# EXCERPTED TEXT
In consideration of the Fee paid by the Customer to the Supplier, receipt of which the Supplier hereby acknowledges, the Supplier grants to the Customer a non-exclusive licence for a term of 1 month to use the Software.
In relation to scope of use:
for the purposes of clause 2.1, use of the Software shall be restricted to use of the Software via the Trade Chimp website(the “Portal”) for the purpose of processing the Customer's data for the normal business purposes of the Customer (which shall not include allowing the use of the Software by, or for the benefit of, any person other than an employee of the Customer).
the Customer may not use the Software other than as specified in clause 2.1 and clause 2.2(a) without the prior written consent of the Supplier, and the Customer acknowledges that additional fees may be payable on any change of use approved by the Supplier.
as the Software may only be used via the Portal, the Customer may not make backup copies of the Software.
the Customer has no right(and shall not permit any third party) to copy, adapt, reverse engineer, decompile, disassemble, modify, adapt or make error corrections to the Software in whole or in part.
The Customer shall not:
sub - license, assign or novate the benefit or burden of this Licence in whole or in part;
allow the Software to become the subject of any charge, lien or encumbrance; and
deal in any other manner with any or all of its rights and obligations under this agreement, without the prior written consent of the Supplier, such consent not to be unreasonably withheld or delayed.
The Supplier may at any time sub - license, assign, novate, charge or deal in any other manner with any or all of its rights and obligations under this Licence, provided it gives written notice to the Customer.
Each party confirms it is acting on its own behalf and not for the benefit of any other person.
The Customer shall:
notify the Supplier as soon as it becomes aware of any unauthorized use of the Software by any person;
pay, for broadening the scope of the licences granted under this Licence to cover the unauthorized use, an amount equal to the fees which the Supplier would have levied (in accordance with its normal commercial terms then current) had it licensed any such unauthorised use on the date when such use commenced.
3. Free Licence
For new Customers, the Supplier may offer a Free Licence.

Data items:
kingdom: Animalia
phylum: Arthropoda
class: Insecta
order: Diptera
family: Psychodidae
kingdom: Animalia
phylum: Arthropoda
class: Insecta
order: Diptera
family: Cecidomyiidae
---
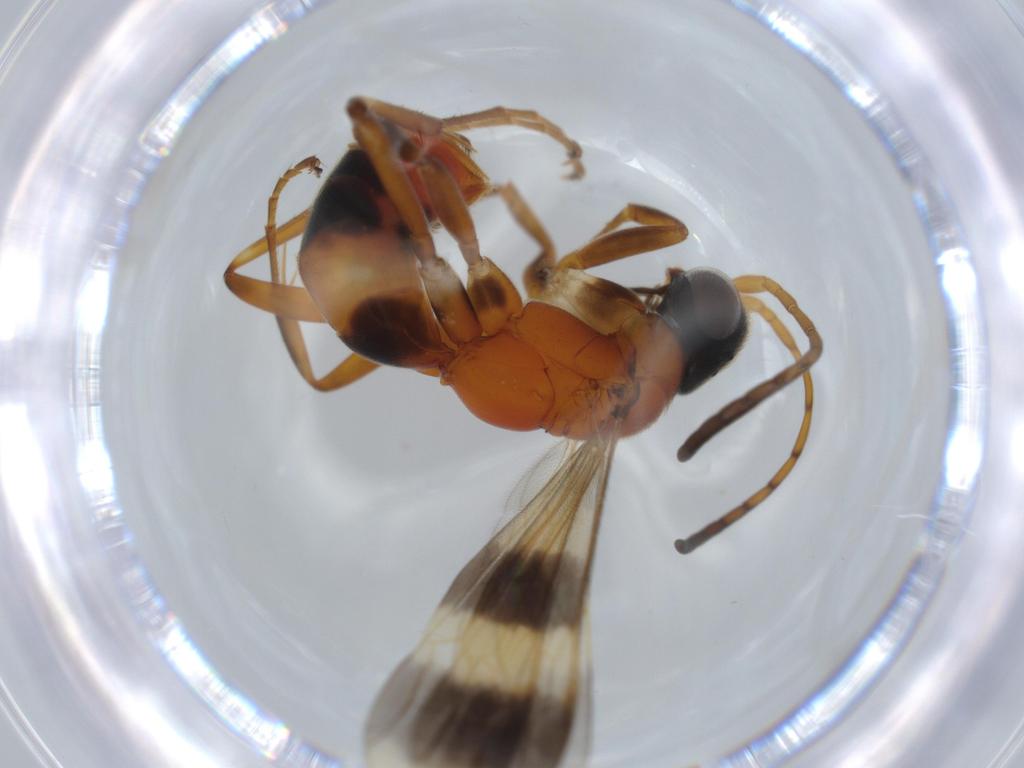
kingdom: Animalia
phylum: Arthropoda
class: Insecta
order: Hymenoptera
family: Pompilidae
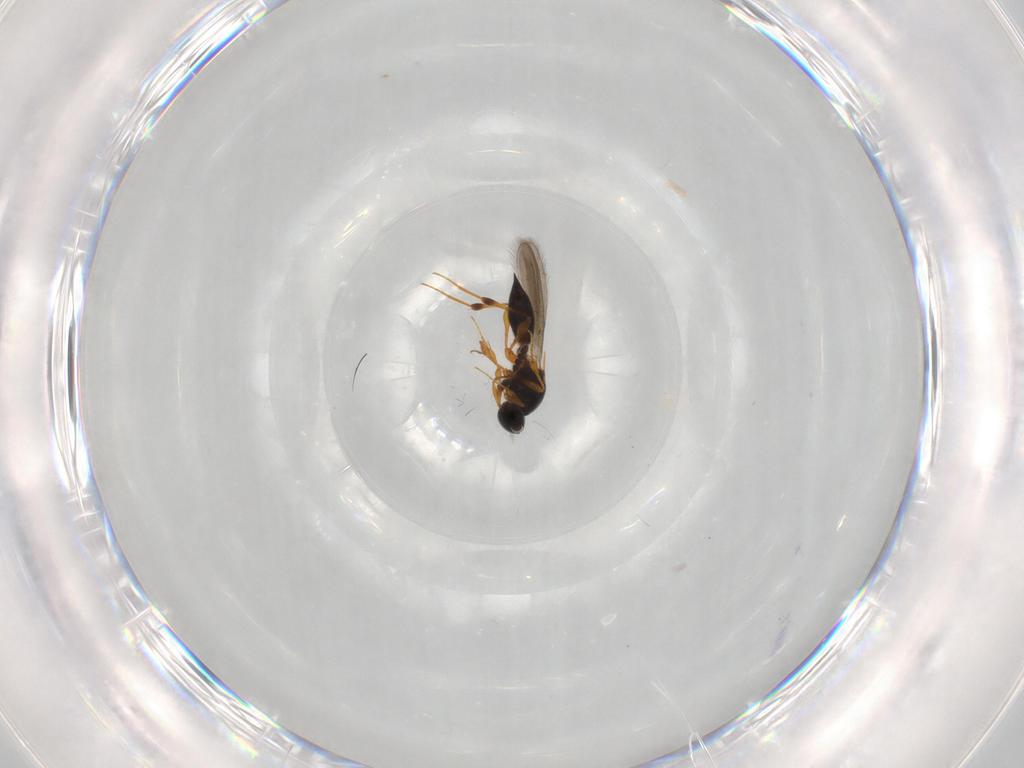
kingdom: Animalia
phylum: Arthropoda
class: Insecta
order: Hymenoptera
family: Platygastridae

# WHAT YOU NEED TO DO
- A) From the software license excerpt, output everything from "The Supplier may at" down to "such use commenced.".
- B) In the software license excerpt, for what term is the Customer's license to use the Software granted?
- C) Take the software license excerpt further, continuing from its final sentence.

# ANSWERS TO THE EXERCISE
- A)
The Supplier may at any time sub - license, assign, novate, charge or deal in any other manner with any or all of its rights and obligations under this Licence, provided it gives written notice to the Customer.
Each party confirms it is acting on its own behalf and not for the benefit of any other person.
The Customer shall:
notify the Supplier as soon as it becomes aware of any unauthorized use of the Software by any person;
pay, for broadening the scope of the licences granted under this Licence to cover the unauthorized use, an amount equal to the fees which the Supplier would have levied (in accordance with its normal commercial terms then current) had it licensed any such unauthorised use on the date when such use commenced.

- B) 1 month.

- C)
Customers using the Software under the Free Licence agree to be bound by these Terms & Conditions with the exception of Clause 5 – Fees, which will only come into force when the Customer enters into the Licence.
Up to and including the 30th day of the Free Licence the Customer may sign up to the Licence.
If the Customer does not sign up to a Licence on or before the 30th day of the Free Licence, the Customers access to the Portal will be suspended and the provisions of Clause 11.4 will apply.
4. Maintenance releases
The Supplier will provide the Customer, via the Portal, with all Maintenance Releases generally made available to its customers. The Supplier will use his reasonable endeavours to ensure that no Maintenance Release will adversely affect the then existing facilities or functions of the Software.
5. Licence Fee
The Customer shall, (following the conclusion of any applicable Free Licence), upon entering into the Licence pay to the Supplier the Licence Fee.
Upon conclusion of the Initial Term, unless the Customer terminates the Licence in accordance with Clause 11.2, the Customer agrees to pay the Licence Fee on a monthly basis for each Monthly Term, as set out on the website from time to time. The Licence Fee for each Monthly Term will be payable in advance on or before the first day of each month.
Where the Customer enters into the Licence through a Supplier-authorised sales representative, payment of the Licence Fee will be due within 30 days. In all other cases, payment of the Licence Fee is due immediately and is a condition of the Customer entering into the Licence.
Where applicable, all sums payable under this Licence are inclusive of VAT or any relevant local sales taxes.
All payment will be processed via an online payment software provider.
If the Customer fails to make any Licence Fee payment due to the Supplier under this agreement by the due date for payment, then the Customers access to the Portal will be suspended until payment is received.
Each party shall, during the term of this Licence and thereafter, keep confidential all, and shall not use for its own purposes (other than implementation of this Licence) nor without the prior written consent of the other disclose to any third party (except its professional advisors or as may be required by any law or any legal or regulatory authority) any, information of a confidential nature (including trade secrets and information of commercial value) which may become known to such party from the other party and which relates to the other party, unless that information is public knowledge or already known to such party at the time of disclosure, or subsequently becomes public knowledge other than by breach of this Licence, or subsequently comes lawfully into the possession of such party from a third party. Each party shall use its reasonable endeavours to prevent the unauthorised disclosure of any such information.
7. Supplier's warranties
The Supplier warrants that the Software will be fit for any purpose held out by the Supplier.
The Supplier does not warrant that the use of the Software will be uninterrupted or error-free.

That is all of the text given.